Document section:
** Start **
A chief crafter of the econo-legal school of Ronald Coase is one Stephen N S Cheung. Both Coase and Stiglitz cited Cheung in their Nobel Prize acceptance speeches.
Cheung is another one of that crop of Hong Kong born adepts who rose through the ranks on merit, crowning his achievements with a phd from UCLA. There is a federal warrant for his arrest in the USA, or anywhere in the world where he can be nabbed, for failure to appear.
But there is also one for Marc Rich, another fellow who worked against state policy and benefitted the American economy to no end.
Not only is Cheung a brilliant economist, he also made money in business, something not seen since Thales. He had two gigs that I know about, one an "antique" store and another was the serially launching of restaurants that he would then flip for a tidy profit. The federal warrant is on a tax-evasion question, but he is notorious for the antique store, called Thesaurus, although as part of a settlement he was dropped from any suits.
Now, for one whose second language (perhaps fourth or fifth, I don't know) is English to name a store selling fake antiques "Thesaurus" is to demonstrate a wickedly funny command of the English language.
A year or two before the "fraud" was exposed, I had wandered into the store and was delighted to see very good copies of ancient art selling for $30,000, such as a Tang tricolor horse. Since I tend to find the best sources in the world, I had the same thing in my house, but I paid about $75.00, retail. I asked the clerk, a kind woman, how come the price was $30,000 when I can get them for $75.00. She earnestly assured me they were antiques. I believe she believed it.
One of my favorite lines to hear as a buyer is "one of a kind - how many do you want?"
** End **
To-do list:
a) Say whether each statement agrees with the passage about Stephen Cheung, answering yes or no and quoting the words of the passage that decide it: (i) Cheung earned a PhD from UCLA; (ii) the federal warrant for Cheung concerns fraud at his antique store; (iii) the writer paid about $75.00 for a piece like the one priced at $30,000 in the store.
b) In the passage about Stephen Cheung, the writer already owned the same kind of piece that was on sale in the store. Explain in one to three sentences why, and how the two prices compared.
c) According to the passage about Stephen Cheung, who cited Cheung in their Nobel Prize acceptance speeches?
The lines after this passage come from another source.

Provided material:
** Start **
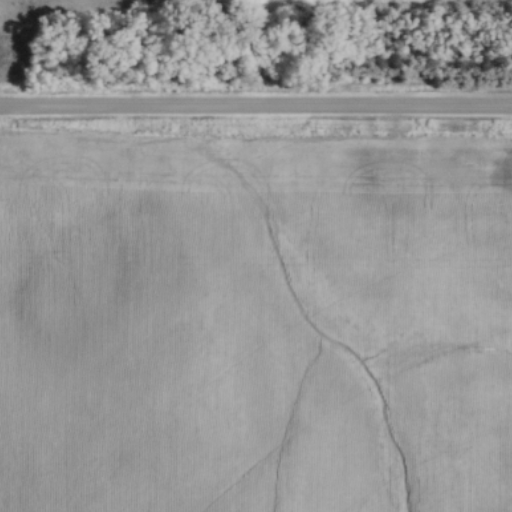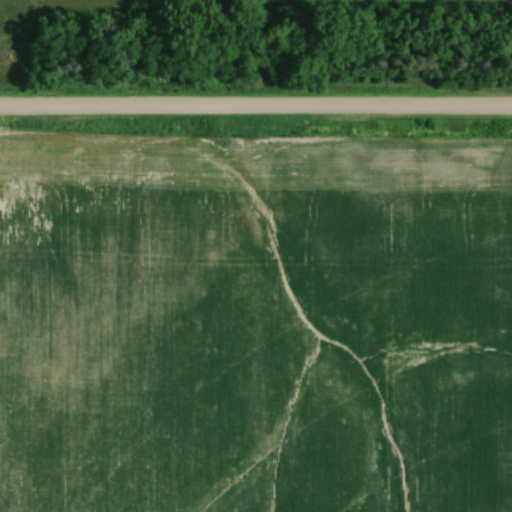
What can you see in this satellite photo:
road: (256, 110)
** End **
The replies:
a)
(i) Yes: "crowning his achievements with a phd from UCLA."
(ii) No: "The federal warrant is on a tax-evasion question."
(iii) Yes: "I had the same thing in my house, but I paid about $75.00, retail."

b) The writer says they tend to find the best sources in the world, which is why they had the same Tang tricolor horse at home. They paid about $75.00 retail for it, while the store was selling it for $30,000.

c) Coase and Stiglitz.